I’ve been intrigued by Joan Didion for a while, and as with most things nowadays, it started with a Netflix documentary. Released not so long ago in October 2017, ‘Joan Didion: The Center Will Not Hold’ summarises a writing career somewhat enviable, coloured with equal parts tragedy and charm and addressing decades of remarkable contribution to the American literary canon. From Sacramento to New York and back again to California, Didion contributes to the style of ‘New Journalism’ through an intense, insightful and precise perspective, writing against convention of the time to emphasise the truth above sensationalism or objective fact.
‘We tell ourselves stories in order to live’. The famous opening line to the first section of Joan Didion’s essay collection ‘The White Album’ is a summary of themes to come; part-memoir, part-analysis of a society at a particular moment in time, but one that can be identified within a much larger cultural context. We learn about California in the 1960’s through vignettes of Didion’s personal experiences, questioning the very premise of every story ever relayed to others, the myths we reiterate and the memories that we collect over time. We impose a narrative onto these encounters in order to seek further meaning, ignoring and discarding what doesn’t fit into the ‘ideal’ representation of our lives outwardly presented to others.
This portrait in particular struck me as interesting within a more contemporary framework, taking social media into account within our modern landscape. I couldn’t help but compare this with the way that we use snapshot images, Instagram likes and the number of followers we have on these platforms to validate our own experience of the every-day; to equally document the most exciting and mundane aspects of our existence in equal measure; to offer further meaning on the topic of our own lives, memories and encounters with other people. It is important to acknowledge the connection between the past and present here within our incessant need to make our reality a thing of significance. Didion’s collection of essays prompts this notion within the discourse of her writings within ‘The White Album,’ bringing a range of matters to the forefront of the reader’s concern.
I can’t help but think that Joan Didion and I share quite a few interests and motivations. We are both intrigued and engaged by the macabre, by cultural chaos and disintegration. In part, I was therefore inclined to choose ‘The White Album’ as my Didion debut because of the issues brought to the forefront within this collection of essays; tales of a close friendship with Linda Kasabian and subsequent discussion of the Charles Manson murders for example, which cast a true sense of fear and paranoia over Hollywood at the time of her writing.
The very catalyst responsible for shattering the mirage of a glamorous neighbourhood is powerful in and of itself, reminding the reader of the ways in which “the apparent ease of California life is an illusion, and those who believe the illusion real live here in only the most temporary way.” Tales of drug abuse, psychological struggle, mental health and depression, alongside racial tensions fuelled by demonstrations from extremist groups like the Black Panther Party, only contribute to a documentation of the way that society became fragmented outside of the ‘swinging 60’s’ Hippie Culture facade that was ever-present on the surface. Didion explores a decade of life in loosely related accounts, writing from personal experience yet without excessive sentiment, creating in consequence something that I believe to be an admirable and valuable contribution to the American literary forefront.

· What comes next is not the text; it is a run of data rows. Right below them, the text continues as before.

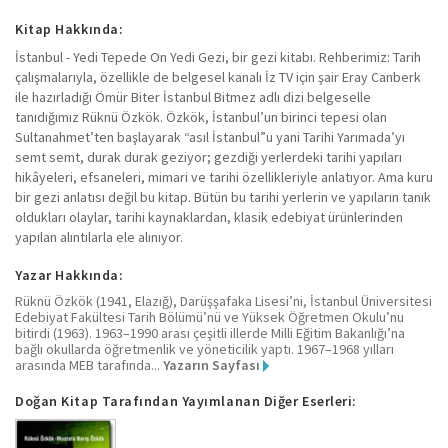
Kitap Hakkında:
İstanbul - Yedi Tepede On Yedi Gezi, bir gezi kitabı. Rehberimiz: Tarih
çalışmalarıyla, özellikle de belgesel kanalı İz TV için şair Eray Canberk
ile hazırladığı Ömür Biter İstanbul Bitmez adlı dizi belgeselle
tanıdığımız Rüknü Özkök. Özkök, İstanbul’un birinci tepesi olan
Sultanahmet’ten başlayarak “asıl İstanbul”u yani Tarihi Yarımada’yı
semt semt, durak durak geziyor; gezdiği yerlerdeki tarihi yapıları
hikâyeleri, efsaneleri, mimari ve tarihi özellikleriyle anlatıyor. Ama kuru
bir gezi anlatısı değil bu kitap. Bütün bu tarihi yerlerin ve yapıların tanık
oldukları olaylar, tarihi kaynaklardan, klasik edebiyat ürünlerinden
yapılan alıntılarla ele alınıyor.
Yazar Hakkında:
Rüknü Özkök (1941, Elazığ), Darüşşafaka Lisesi’ni, İstanbul Üniversitesi
Edebiyat Fakültesi Tarih Bölümü’nü ve Yüksek Öğretmen Okulu’nu
bitirdi (1963). 1963–1990 arası çeşitli illerde Milli Eğitim Bakanlığı’na
bağlı okullarda öğretmenlik ve yöneticilik yaptı. 1967–1968 yılları
arasında MEB tarafında...
Yazarın Sayfası
Doğan Kitap Tarafından Yayımlanan Diğer Eserleri:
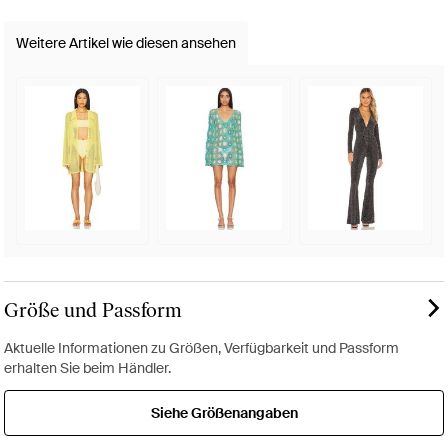
Weitere Artikel wie diesen ansehen
Größe und Passform
Aktuelle Informationen zu Größen, Verfügbarkeit und Passform
erhalten Sie beim Händler.
Siehe Größenangaben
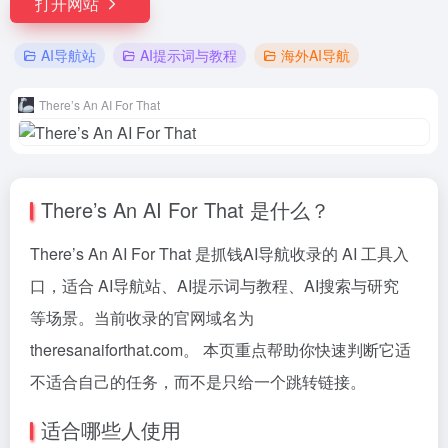
打开网站
AI导航站
AI提示词与教程
海外AI导航
There’s An AI For That
There’s An AI For That 是什么？
There’s An AI For That 是抓钱AI导航收录的 AI 工具入
口，适合 AI导航站、AI提示词与教程、AI搜索与研究
等场景。当前收录的官网域名为
theresanaiforthat.com。 本页重点帮助你快速判断它适
不适合自己的任务，而不是只给一个跳转链接。
适合哪些人使用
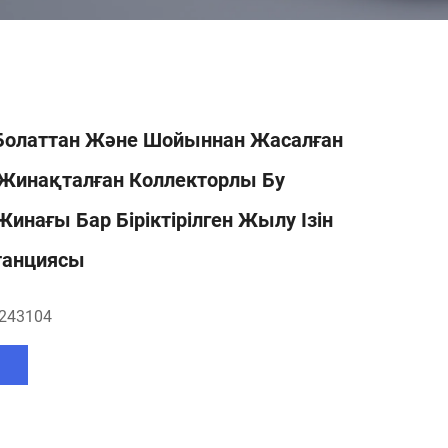
 Болаттан Және Шойыннан Жасалған
Жинақталған Коллекторлы Бу
Жинағы Бар Біріктірілген Жылу Ізін
танциясы
243104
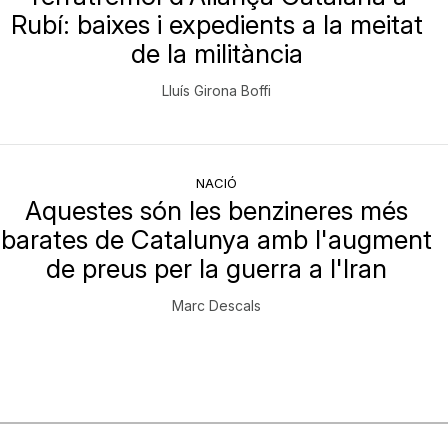
Rubí: baixes i expedients a la meitat
de la militància
Lluís Girona Boffi
NACIÓ
Aquestes són les benzineres més
barates de Catalunya amb l'augment
de preus per la guerra a l'Iran
Marc Descals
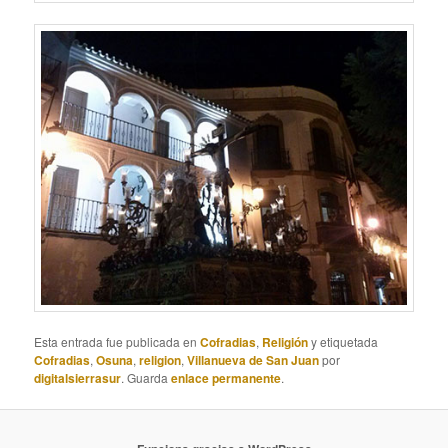
Esta entrada fue publicada en
Cofradias
,
Religión
y etiquetada
Cofradias
,
Osuna
,
religion
,
Villanueva de San Juan
por
digitalsierrasur
. Guarda
enlace permanente
.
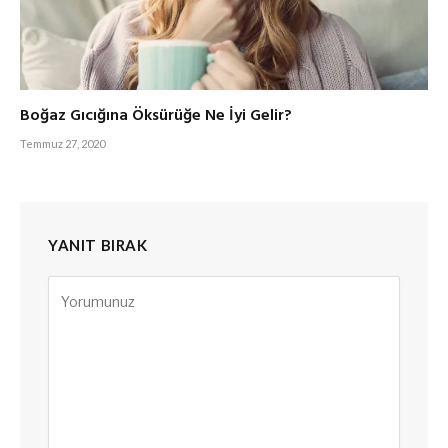
Boğaz Gıcığına Öksürüğe Ne İyi Gelir?
Temmuz 27, 2020
YANIT BIRAK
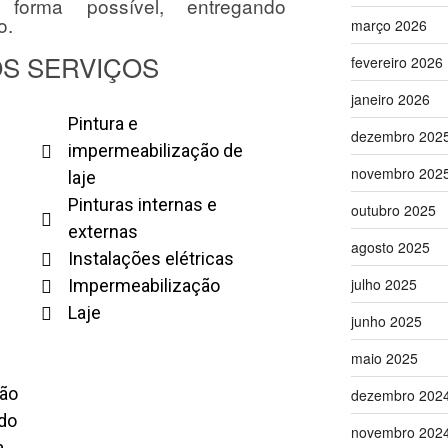
forma possível, entregando
o.
março 2026
S SERVIÇOS
fevereiro 2026
janeiro 2026
Pintura e
dezembro 202
impermeabilização de
novembro 202
laje
Pinturas internas e
outubro 2025
externas
agosto 2025
Instalações elétricas
julho 2025
Impermeabilização
Laje
junho 2025
maio 2025
ção
dezembro 202
ado
novembro 202
a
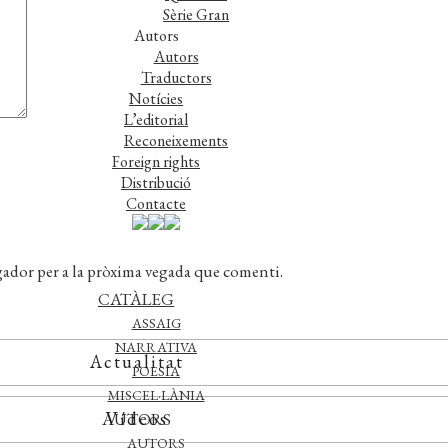
Sèrie Gran
Autors
Autors
Traductors
Notícies
L’editorial
Reconeixements
Foreign rights
Distribució
Contacte
gador per a la pròxima vegada que comenti.
CATÀLEG
ASSAIG
NARRATIVA
Actualitat
POESIA
MISCEL·LÀNIA
Vídeos
AUTORS
AUTORS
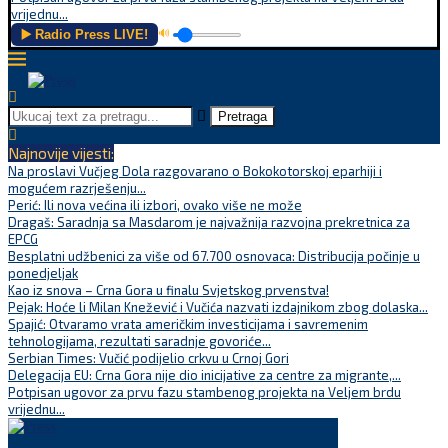
vrijednu...
▶️ Radio Press LIVE!
🔊
Pretraga
Najnovije vijesti:
Na proslavi Vučjeg Dola razgovarano o Bokokotorskoj eparhiji i
mogućem razrješenju...
Perić: Ili nova većina ili izbori, ovako više ne može
Dragaš: Saradnja sa Masdarom je najvažnija razvojna prekretnica za
EPCG
Besplatni udžbenici za više od 67.700 osnovaca: Distribucija počinje u
ponedjeljak
Kao iz snova – Crna Gora u finalu Svjetskog prvenstva!
Pejak: Hoće li Milan Knežević i Vučića nazvati izdajnikom zbog dolaska...
Spajić: Otvaramo vrata američkim investicijama i savremenim
tehnologijama, rezultati saradnje govoriće...
Serbian Times: Vučić podijelio crkvu u Crnoj Gori
Delegacija EU: Crna Gora nije dio inicijative za centre za migrante,...
Potpisan ugovor za prvu fazu stambenog projekta na Veljem brdu
vrijednu...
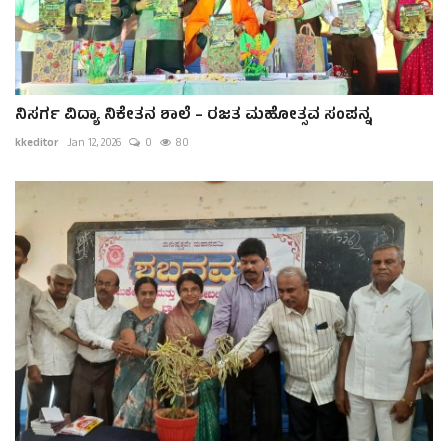
ನಿಸರ್ಗ ವಿದ್ಯಾ ನಿಕೇತನ ಶಾಲೆ – ರಜತ ಮಹೋತ್ಸವ ಸಂಪನ್ನ
kkeditor
Jan 12, 2026
0
80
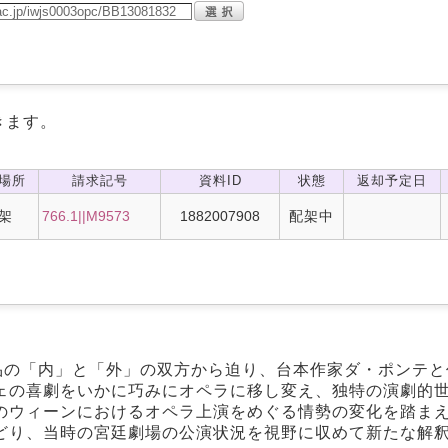
きます。
場所
請求記号
資料ID
状態
返却予定日
架
766.1||M9573
1882007908
配架中
品の「内」と「外」の双方から迫り、台本作家ダ・ポンテ
ェの喜劇をいかに巧みにオペラに移し変え、独特の演劇的
のウィーンにおけるオペラ上演をめぐる情勢の変化を踏ま
どり、当時の宮廷劇場の公演状況を視野に収めて新たな解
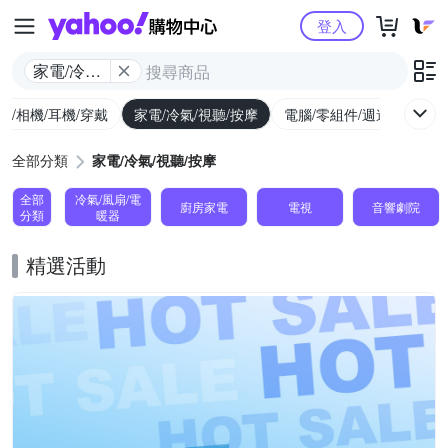
Yahoo購物中心
登入
家電/冷氣/
視聽/按摩
機/相機/耳機/穿戴
家電/冷氣/視聽/按摩
電腦/零組件/週邊/遊戲
全部分類
家電/冷氣/視聽/按摩
全部
冷氣/風扇/電
廚房家電
電視
音響劇院
分類
暖器
精選活動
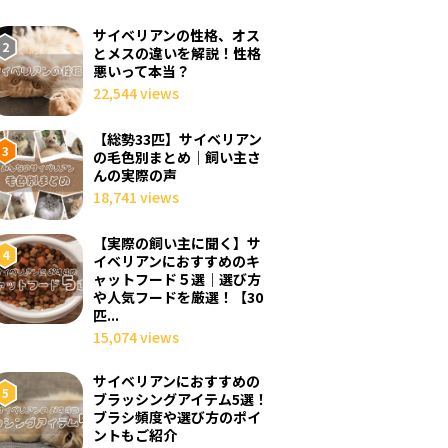
サイベリアンの性格、オス
とメスの違いを解説！性格
悪いって本当？
22,544 views
【総勢33匹】サイベリアン
の毛色別まとめ｜飼い主さ
んの実際の声
18,741 views
【実際の飼い主に聞く】サ
イベリアンにおすすめのキ
ャットフード５選｜選び方
や人気フードを厳選！【30
匹...
15,074 views
サイベリアンにおすすめの
ブラッシングアイテム5選！
ブラシ頻度や選び方のポイ
ントもご紹介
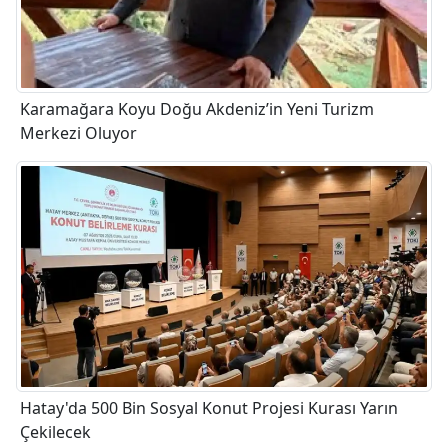
Karamağara Koyu Doğu Akdeniz’in Yeni Turizm
Merkezi Oluyor
Hatay'da 500 Bin Sosyal Konut Projesi Kurası Yarın
Çekilecek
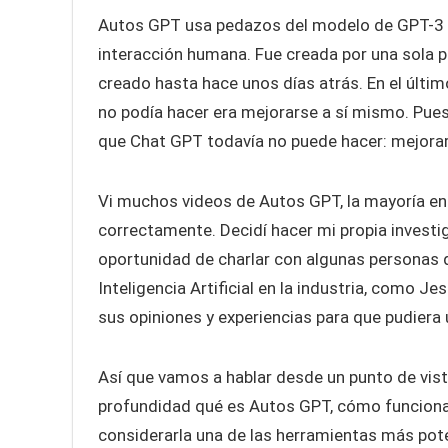
Autos GPT usa pedazos del modelo de GPT-3 y 
interacción humana. Fue creada por una sola 
creado hasta hace unos días atrás. En el últim
no podía hacer era mejorarse a sí mismo. Pues 
que Chat GPT todavía no puede hacer: mejorar
Vi muchos videos de Autos GPT, la mayoría en
correctamente. Decidí hacer mi propia investi
oportunidad de charlar con algunas personas
Inteligencia Artificial en la industria, como 
sus opiniones y experiencias para que pudiera u
Así que vamos a hablar desde un punto de vis
profundidad qué es Autos GPT, cómo funciona
considerarla una de las herramientas más po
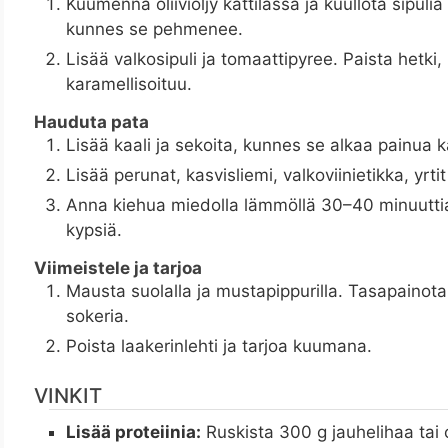
Kuumenna oliiviöljy kattilassa ja kuullota sipuli
kunnes se pehmenee.
Lisää valkosipuli ja tomaattipyree. Paista hetk
karamellisoituu.
Hauduta pata
Lisää kaali ja sekoita, kunnes se alkaa painua 
Lisää perunat, kasvisliemi, valkoviinietikka, yrtit 
Anna kiehua miedolla lämmöllä 30–40 minuuttia
kypsiä.
Viimeistele ja tarjoa
Mausta suolalla ja mustapippurilla. Tasapainota 
sokeria.
Poista laakerinlehti ja tarjoa kuumana.
VINKIT
Lisää proteiinia:
Ruskista 300 g jauhelihaa tai c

I’m hoping to spend the rest of 2019 periodically working my way through some of Joan Didion’s further back catalogue. ‘The White Album’ ticked a lot of boxes for me on account of the fact that I’m a complete sucker for memoir and non-fiction, influenced also by the amazing chronicle of her life that I had watched just days beforehand on Netflix. Next, I’m going to dip into ‘The Year of Magical Thinking‘ and ‘Blue Nights‘ to explore Didion’s theories of grief and mourning, in what I think may adopt a more accessible format than some of her journalistic essays.